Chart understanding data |
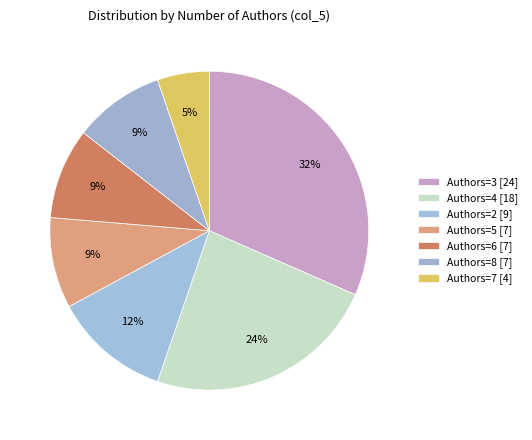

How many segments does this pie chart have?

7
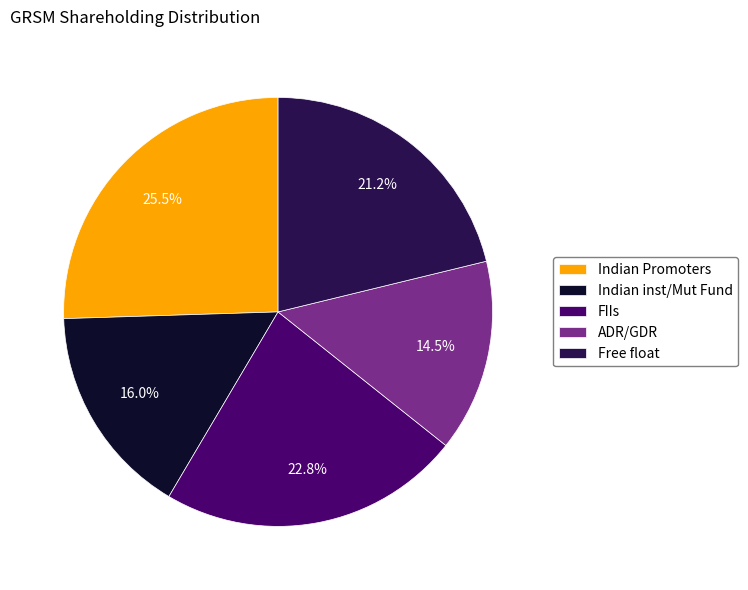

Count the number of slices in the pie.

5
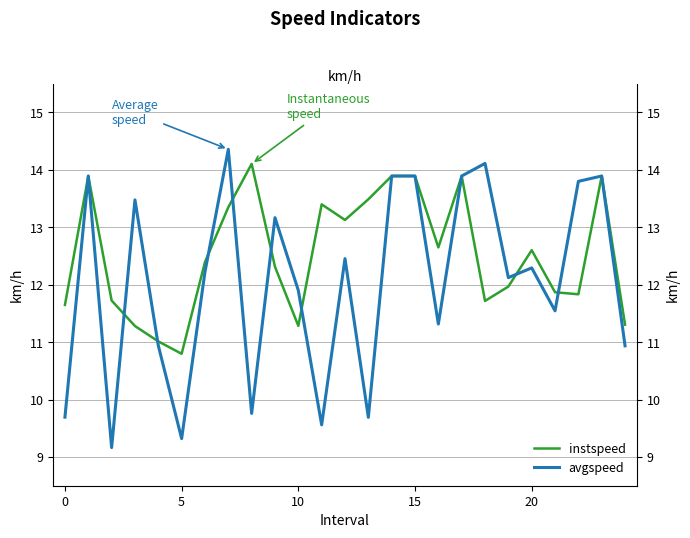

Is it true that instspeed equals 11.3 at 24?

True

Exercise objective |
Show each line of the entries above that contains the word "does".

Answer to this exercise |
How many segments does this pie chart have?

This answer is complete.